### Document segment

•••••

Dunn was aided by mammal specialists from New England Aquarium, the Cape Cod Stranding Network, WHOI, and the University of New England – all members of the NOAA Fisheries Northeast Marine Mammal Stranding Network. “I saw nothing internally that suggested human interactions caused the death,” said Dunn, “and nothing externally that was new,” referring to well-healed wounds likely caused by boat propellers. “There was a good blubber coat,” he said, adding that stomach contents and the usual parasites indicated Poco was feeding and processing food well until a few days before his death.

After the late-spring and early-summer Poco reports, published in our Oct./Nov. issue, the sightings and joyful encounters continued until just before he died.

 

An evening visit in Harpswell

The Peters Family
Harpswell, Maine

On a late August night, I was working in my garden when my husband called from our boat too excited to speak clearly. “I am nose to nose with a dolphin off the back of our boat,” he said. “Come down quickly!”

We live in Harpswell, Maine, and our boat is on a mooring off High Head. My husband, John, had gone to the marina to disentangle the mooring line, expecting an ordinary evening of chores and a late dinner. I grabbed my camera and raced to the marina, anxious to see this playful dolphin.

To my surprise, as I rowed the dinghy out to join John on the boat, the “dolphin” surfaced beside me and sprayed me with water, clearly enjoying this sport of diving under the dinghy, making it rock, and then resurfacing to spray water on me again.

I managed to row to our boat without capsizing, which was no easy feat. We soon realized that this was not a dolphin but a young whale. It was Poco, the rascal who was charming boaters up and down the coast. And a charmer he was. He began to play with the dinghy motor, bouncing it up and down as though it were a beach ball. Then he’d swim along the side of the boat and inevitably spray us before diving again under the boats. Assuming he had gone off, we were continually surprised when he would return to repeat his routine. He teased and played with us until dusk.

We have many delightful memories of summer in Maine and boating on Casco Bay, but none equal to our evening with Poco. We felt much sadness that such a joyful, playful, and charming fellow would no longer surface to surprise and delight boaters.

A playful encounter off Seal Cove

Nick Elliot
Lynnfield, Mass.

On Sunday, Aug. 29, the last day of a week of cruising with my friend Phil on his 32-foot Endeavor yawl, Osprey, something remarkable happened: For two hours, we had Poco, the wayward young beluga whale, as a constant companion alongside our boat, surfacing for air and playfully swimming around us.

We’d heard about Poco from a couple we’d met at anchor one evening between Goose and Gosling islands. They said they’d encountered Poco when he played with the dinghy behind their sailboat, Namaste.

Our encounter started as we motored out from our anchorage in Seal Cove off the breakwater on the northeast side of Richmond Island, Maine. We first noticed Poco as we neared the “1” bell east of the island. I saw a large white shape close beside our boat, and first thought we’d snagged a large white plastic bag. A closer look made me jump in surprise when we realized it was small white whale.

•••••

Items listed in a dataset

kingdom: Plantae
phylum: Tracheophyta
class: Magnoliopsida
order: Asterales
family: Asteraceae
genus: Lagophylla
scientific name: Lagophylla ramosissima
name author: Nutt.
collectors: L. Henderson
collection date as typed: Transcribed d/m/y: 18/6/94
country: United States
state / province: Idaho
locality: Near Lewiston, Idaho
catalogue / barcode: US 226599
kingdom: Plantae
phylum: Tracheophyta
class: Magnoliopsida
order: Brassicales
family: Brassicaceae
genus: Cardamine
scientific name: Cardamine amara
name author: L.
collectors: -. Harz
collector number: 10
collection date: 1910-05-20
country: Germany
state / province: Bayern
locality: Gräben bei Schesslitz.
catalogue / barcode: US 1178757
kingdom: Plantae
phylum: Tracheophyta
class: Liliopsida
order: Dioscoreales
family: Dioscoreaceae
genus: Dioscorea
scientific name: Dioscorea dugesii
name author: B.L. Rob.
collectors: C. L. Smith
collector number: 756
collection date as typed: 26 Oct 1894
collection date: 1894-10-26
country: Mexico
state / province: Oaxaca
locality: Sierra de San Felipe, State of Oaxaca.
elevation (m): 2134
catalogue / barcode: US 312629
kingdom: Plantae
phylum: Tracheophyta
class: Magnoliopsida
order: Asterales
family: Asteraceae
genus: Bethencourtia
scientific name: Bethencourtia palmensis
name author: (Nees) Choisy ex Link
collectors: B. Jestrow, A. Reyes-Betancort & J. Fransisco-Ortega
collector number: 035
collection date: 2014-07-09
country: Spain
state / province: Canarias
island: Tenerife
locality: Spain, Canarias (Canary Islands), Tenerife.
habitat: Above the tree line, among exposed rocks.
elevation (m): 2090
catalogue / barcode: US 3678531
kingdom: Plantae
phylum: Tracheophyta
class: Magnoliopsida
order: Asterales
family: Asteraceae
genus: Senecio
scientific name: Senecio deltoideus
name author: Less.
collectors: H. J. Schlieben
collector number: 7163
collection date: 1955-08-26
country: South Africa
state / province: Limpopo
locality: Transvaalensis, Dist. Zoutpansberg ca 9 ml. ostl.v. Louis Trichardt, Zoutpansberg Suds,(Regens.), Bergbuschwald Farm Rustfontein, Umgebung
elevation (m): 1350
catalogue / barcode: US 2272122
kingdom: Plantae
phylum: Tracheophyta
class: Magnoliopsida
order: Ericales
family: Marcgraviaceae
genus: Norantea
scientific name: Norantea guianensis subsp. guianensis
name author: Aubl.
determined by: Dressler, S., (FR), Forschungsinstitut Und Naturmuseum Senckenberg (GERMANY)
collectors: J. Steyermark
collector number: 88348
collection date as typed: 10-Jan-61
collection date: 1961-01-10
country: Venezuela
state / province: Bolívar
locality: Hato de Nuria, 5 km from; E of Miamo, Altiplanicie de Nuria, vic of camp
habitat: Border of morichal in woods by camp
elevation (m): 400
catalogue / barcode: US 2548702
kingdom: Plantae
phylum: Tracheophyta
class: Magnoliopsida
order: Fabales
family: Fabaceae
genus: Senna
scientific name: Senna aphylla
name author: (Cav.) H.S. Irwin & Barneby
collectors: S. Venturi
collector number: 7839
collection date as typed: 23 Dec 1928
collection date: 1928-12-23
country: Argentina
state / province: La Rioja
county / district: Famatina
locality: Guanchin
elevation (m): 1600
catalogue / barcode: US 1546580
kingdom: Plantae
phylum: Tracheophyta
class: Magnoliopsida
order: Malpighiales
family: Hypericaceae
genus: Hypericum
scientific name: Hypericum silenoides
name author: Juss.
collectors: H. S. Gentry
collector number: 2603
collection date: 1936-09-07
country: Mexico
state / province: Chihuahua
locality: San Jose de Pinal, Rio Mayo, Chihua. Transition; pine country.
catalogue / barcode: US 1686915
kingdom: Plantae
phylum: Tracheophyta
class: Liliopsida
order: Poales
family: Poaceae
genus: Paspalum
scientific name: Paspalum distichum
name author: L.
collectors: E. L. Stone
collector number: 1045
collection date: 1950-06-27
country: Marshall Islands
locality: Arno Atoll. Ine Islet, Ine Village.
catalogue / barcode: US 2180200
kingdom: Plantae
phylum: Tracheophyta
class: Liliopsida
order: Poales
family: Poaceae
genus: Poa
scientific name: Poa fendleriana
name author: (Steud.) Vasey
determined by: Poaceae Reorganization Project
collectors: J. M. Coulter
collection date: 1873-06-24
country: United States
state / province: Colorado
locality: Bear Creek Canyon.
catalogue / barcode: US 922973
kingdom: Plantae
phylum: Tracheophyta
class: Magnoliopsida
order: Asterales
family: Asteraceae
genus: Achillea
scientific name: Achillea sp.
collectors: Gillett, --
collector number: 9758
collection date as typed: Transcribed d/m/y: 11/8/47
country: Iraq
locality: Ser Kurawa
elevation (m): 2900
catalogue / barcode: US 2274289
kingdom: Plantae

•••••

### Task to complete
Update the Poco account: rewrite everything from "We live in Harpswell, Maine, and" down to "on me again.", putting "binoculars" in place of "camera".

### Written solution
We live in Harpswell, Maine, and our boat is on a mooring off High Head. My husband, John, had gone to the marina to disentangle the mooring line, expecting an ordinary evening of chores and a late dinner. I grabbed my binoculars and raced to the marina, anxious to see this playful dolphin.

To my surprise, as I rowed the dinghy out to join John on the boat, the “dolphin” surfaced beside me and sprayed me with water, clearly enjoying this sport of diving under the dinghy, making it rock, and then resurfacing to spray water on me again.